**EXERCISE OBJECTIVE:**
Reproduce the lines of the following entries verbatim, omitting the pictures from your answer.

**EXTRACTED DATA:**
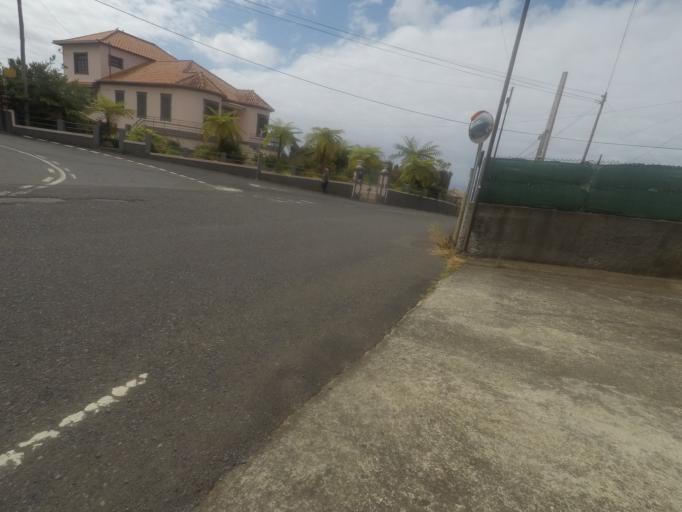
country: PT
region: Madeira
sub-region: Santana
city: Santana
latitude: 32.8120
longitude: -16.8863
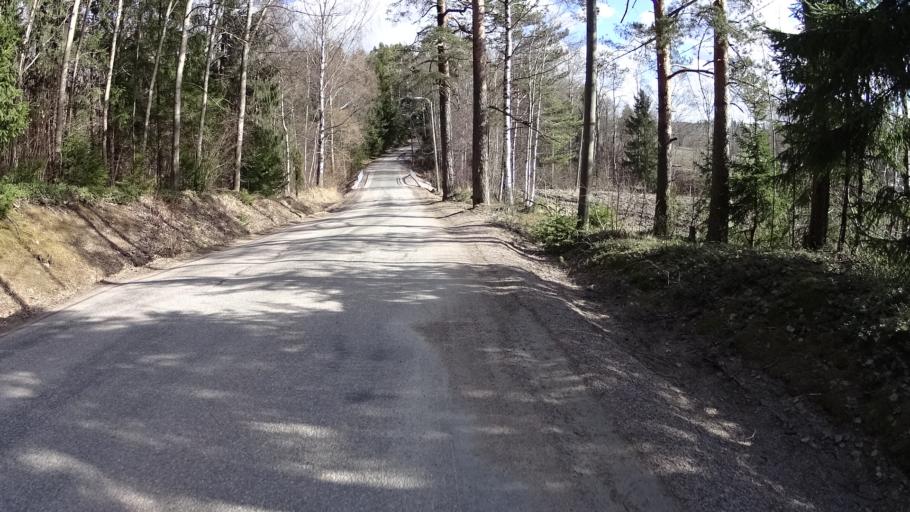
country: FI
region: Uusimaa
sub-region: Helsinki
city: Kilo
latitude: 60.2716
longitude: 24.7682
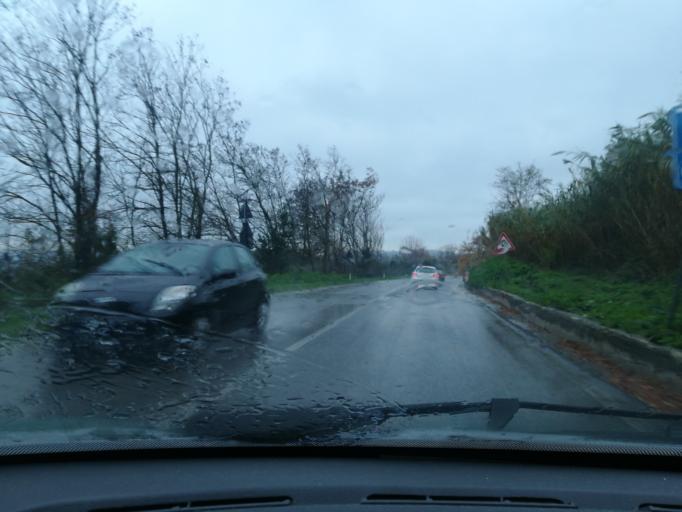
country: IT
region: The Marches
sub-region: Provincia di Macerata
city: Sforzacosta
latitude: 43.2768
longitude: 13.4312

**ANSWER TO THE TASK:**
country: PT
region: Madeira
sub-region: Santana
city: Santana
latitude: 32.8120
longitude: -16.8863
country: FI
region: Uusimaa
sub-region: Helsinki
city: Kilo
latitude: 60.2716
longitude: 24.7682
country: IT
region: The Marches
sub-region: Provincia di Macerata
city: Sforzacosta
latitude: 43.2768
longitude: 13.4312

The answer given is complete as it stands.